According to Nguyen Thuong Lang, an expert at the Institute of Trade and International Economics under the National Economics University, this outcome reflects the government’s flexible management and “swift” policy responses.

Notably, regulators have adjusted fuel prices in line with market movements, even shortening the pricing cycle when necessary - a rare move in the past.

Coordinated policies bring prices down

Following the outbreak of conflict in the Middle East, the Prime Minister established a task force to ensure energy security, tasked with monitoring developments and resolving emerging challenges.

On March 6, the government authorized the ministries of Industry and Trade and Finance to adjust prices whenever the base price rose above 7 percent, without waiting for the standard seven-day cycle. This mechanism, applied from March 7, helped align domestic prices more closely with global trends and avoid sudden shocks.

On March 19, the mechanism was further refined under Resolution 55, allowing adjustments within one day if base prices rose by 15 percent or fell by more than 10 percent.
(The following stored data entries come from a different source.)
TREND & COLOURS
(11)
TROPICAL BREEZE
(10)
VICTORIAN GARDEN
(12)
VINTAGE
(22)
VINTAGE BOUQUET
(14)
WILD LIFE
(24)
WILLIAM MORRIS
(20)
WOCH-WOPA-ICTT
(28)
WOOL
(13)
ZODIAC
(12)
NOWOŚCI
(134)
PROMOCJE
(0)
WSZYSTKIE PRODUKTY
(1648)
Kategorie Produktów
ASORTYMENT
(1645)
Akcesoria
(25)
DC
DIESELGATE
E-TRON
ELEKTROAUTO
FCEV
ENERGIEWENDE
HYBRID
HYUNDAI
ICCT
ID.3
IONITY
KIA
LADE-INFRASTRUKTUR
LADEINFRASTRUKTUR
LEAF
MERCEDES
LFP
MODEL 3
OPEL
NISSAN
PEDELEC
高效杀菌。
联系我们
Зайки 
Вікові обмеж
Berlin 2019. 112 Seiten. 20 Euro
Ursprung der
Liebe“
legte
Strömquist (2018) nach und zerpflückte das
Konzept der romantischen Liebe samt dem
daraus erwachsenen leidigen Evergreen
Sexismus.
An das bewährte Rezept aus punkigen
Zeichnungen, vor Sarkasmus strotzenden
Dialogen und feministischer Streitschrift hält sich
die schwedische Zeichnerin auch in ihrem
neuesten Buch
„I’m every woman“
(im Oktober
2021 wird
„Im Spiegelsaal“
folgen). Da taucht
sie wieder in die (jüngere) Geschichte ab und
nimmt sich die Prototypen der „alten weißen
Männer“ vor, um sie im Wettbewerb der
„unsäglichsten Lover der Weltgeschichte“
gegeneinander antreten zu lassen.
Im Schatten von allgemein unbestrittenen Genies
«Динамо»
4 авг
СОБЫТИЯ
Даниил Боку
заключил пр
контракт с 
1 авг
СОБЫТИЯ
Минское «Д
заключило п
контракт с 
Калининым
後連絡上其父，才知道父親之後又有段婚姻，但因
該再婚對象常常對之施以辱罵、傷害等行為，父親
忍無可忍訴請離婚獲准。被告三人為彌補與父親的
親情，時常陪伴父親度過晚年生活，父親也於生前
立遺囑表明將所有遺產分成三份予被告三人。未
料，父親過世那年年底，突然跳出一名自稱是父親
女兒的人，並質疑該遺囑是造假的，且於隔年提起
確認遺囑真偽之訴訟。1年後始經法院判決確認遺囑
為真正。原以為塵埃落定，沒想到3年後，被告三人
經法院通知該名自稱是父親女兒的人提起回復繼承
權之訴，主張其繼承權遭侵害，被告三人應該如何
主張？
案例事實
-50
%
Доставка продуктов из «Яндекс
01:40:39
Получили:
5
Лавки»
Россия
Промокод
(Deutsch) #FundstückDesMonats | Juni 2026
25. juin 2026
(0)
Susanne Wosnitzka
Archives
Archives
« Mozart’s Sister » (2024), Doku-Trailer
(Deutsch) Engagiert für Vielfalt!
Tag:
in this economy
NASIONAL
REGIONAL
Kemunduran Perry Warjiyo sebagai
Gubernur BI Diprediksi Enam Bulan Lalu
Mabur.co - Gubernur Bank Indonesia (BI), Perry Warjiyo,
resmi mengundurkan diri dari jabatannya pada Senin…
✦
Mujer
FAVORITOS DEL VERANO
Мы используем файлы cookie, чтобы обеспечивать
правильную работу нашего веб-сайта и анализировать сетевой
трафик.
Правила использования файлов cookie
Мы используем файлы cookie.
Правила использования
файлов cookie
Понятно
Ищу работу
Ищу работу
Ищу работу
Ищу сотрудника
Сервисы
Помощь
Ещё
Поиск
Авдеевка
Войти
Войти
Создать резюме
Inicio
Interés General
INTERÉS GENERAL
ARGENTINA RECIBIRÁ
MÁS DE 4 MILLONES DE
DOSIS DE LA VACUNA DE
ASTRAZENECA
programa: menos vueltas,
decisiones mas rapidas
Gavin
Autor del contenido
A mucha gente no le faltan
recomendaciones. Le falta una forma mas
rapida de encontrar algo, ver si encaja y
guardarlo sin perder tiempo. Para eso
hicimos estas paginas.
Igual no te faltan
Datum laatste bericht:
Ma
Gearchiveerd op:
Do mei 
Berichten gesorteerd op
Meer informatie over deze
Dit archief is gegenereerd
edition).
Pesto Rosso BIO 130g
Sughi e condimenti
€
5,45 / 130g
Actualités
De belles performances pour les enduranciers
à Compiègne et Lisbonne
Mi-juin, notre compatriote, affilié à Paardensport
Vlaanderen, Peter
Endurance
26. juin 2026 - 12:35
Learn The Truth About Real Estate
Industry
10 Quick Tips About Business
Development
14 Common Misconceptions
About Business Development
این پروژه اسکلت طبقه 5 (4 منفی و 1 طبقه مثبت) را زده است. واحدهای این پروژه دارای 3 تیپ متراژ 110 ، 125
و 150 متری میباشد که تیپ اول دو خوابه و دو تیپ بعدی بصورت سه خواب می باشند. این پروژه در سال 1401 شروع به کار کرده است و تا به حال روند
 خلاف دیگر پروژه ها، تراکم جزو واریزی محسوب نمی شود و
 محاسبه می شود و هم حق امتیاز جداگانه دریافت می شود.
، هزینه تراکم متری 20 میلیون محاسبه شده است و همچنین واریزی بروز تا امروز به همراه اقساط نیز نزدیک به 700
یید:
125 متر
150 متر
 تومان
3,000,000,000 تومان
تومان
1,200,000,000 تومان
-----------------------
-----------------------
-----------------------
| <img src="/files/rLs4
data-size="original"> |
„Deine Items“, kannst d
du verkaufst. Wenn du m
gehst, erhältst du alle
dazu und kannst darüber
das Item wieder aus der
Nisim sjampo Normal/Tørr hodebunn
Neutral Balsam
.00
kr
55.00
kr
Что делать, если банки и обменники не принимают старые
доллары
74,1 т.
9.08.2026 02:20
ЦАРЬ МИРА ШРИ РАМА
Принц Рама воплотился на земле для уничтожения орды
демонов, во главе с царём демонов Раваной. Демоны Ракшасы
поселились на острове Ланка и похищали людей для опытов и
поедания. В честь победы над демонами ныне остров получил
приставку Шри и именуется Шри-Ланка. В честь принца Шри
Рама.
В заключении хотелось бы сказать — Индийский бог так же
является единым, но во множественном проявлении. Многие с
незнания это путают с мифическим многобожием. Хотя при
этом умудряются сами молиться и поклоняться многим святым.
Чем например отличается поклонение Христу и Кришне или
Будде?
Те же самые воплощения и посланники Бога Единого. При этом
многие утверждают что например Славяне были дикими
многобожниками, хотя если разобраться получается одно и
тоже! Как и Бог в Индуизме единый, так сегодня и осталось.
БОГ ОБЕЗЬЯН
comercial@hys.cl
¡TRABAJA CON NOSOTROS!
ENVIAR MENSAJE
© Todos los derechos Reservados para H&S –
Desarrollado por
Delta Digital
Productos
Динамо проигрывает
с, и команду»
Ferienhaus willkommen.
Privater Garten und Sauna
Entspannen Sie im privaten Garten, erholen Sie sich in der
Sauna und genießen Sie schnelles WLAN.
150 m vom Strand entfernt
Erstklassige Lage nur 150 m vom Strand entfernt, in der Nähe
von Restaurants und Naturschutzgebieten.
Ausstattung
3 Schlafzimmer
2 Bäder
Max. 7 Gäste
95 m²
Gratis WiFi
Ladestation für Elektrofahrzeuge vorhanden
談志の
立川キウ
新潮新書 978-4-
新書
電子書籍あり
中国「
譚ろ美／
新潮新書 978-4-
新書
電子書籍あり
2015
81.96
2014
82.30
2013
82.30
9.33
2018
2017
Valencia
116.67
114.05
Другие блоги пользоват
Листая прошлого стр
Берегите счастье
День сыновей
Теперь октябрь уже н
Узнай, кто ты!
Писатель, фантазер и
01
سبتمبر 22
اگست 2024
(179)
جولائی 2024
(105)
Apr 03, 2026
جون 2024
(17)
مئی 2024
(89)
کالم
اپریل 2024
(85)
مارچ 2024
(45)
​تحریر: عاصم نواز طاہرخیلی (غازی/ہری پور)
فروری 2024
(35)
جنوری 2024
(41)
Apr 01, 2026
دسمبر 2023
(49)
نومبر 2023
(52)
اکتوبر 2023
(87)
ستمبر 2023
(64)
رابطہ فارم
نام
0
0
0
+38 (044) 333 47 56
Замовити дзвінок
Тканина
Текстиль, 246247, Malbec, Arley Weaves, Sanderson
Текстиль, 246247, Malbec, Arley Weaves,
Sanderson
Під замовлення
At the same time, the fuel price stabilization fund was activated nine times within a month, with total disbursements estimated at VND5.3 trillion (US$217 million).

The government also reduced preferential import tariffs on certain fuel products to 0 percent from March 9 to April 30, 2026, enabling businesses to secure supply amid volatile global markets.

On March 20, the Politburo issued Conclusion No. 14-KL/TW on ensuring fuel supply and price stability, calling for proactive forecasting, coordinated fiscal and monetary tools, and stricter market oversight to prevent hoarding and trade fraud.

More recently, Decision 482 introduced tax measures for fuel and aviation fuel in cases of national necessity.

From midnight on March 26 to April 15, 2026, environmental protection taxes on gasoline (excluding ethanol), diesel and aviation fuel were reduced to zero. These products are also exempt from value-added tax declarations while still allowing input tax credits.

Special consumption tax on gasoline was cut from 8-10 percent to 0 percent. The Ministry of Finance estimates these tax reductions could lower state revenue by about VND7.2 trillion per month (US$295 million), but views them as essential to stabilizing prices and easing cost pressures.

Proactive scenarios for an uncertain global outlook

Thanks to these coordinated measures, domestic fuel prices have fallen sharply from their peak, helping stabilize market sentiment and contain inflation.

In the March 26 pricing adjustment, E5 RON92 gasoline dropped to VND23,326 per liter (US$0.96), down VND6,788 (-22.5 percent) from its peak on March 24.

RON95-III gasoline fell by VND9,508 (-28.1 percent) to VND24,332 per liter (US$1.00).

Diesel 0.05S decreased by VND4,226 (-10.65 percent) to VND35,440 per liter (US$1.45), while kerosene dropped from VND40,455 to VND35,384 per liter (US$1.45), a decline of 12.5 percent.

Despite these gains, ongoing tensions in the Middle East and potential disruptions in energy flows through the Strait of Hormuz continue to pose risks, requiring authorities to prepare for multiple scenarios.

On March 27, the government issued Resolution 69, allowing an advance of VND8 trillion (US$328 million) from increased central budget revenues in 2025 to the fuel price stabilization fund.

The Ministry of Finance has also proposed extending the zero-tax policy on fuel through June 2026 to further support inflation control and business activity.

These moves highlight the government’s increasingly proactive role in managing the fuel market and adapting to external shocks.

From short-term interventions to long-term strategies on supply and reserves, the measures aim to maintain stable energy flows and reduce vulnerability to global disruptions.

As Nguyen Thuong Lang noted, the policies closely reflect real-world conditions and have proven effective in bringing domestic fuel prices down rapidly.

They also demonstrate a capacity for swift and effective policy response, reinforcing confidence among businesses and the public.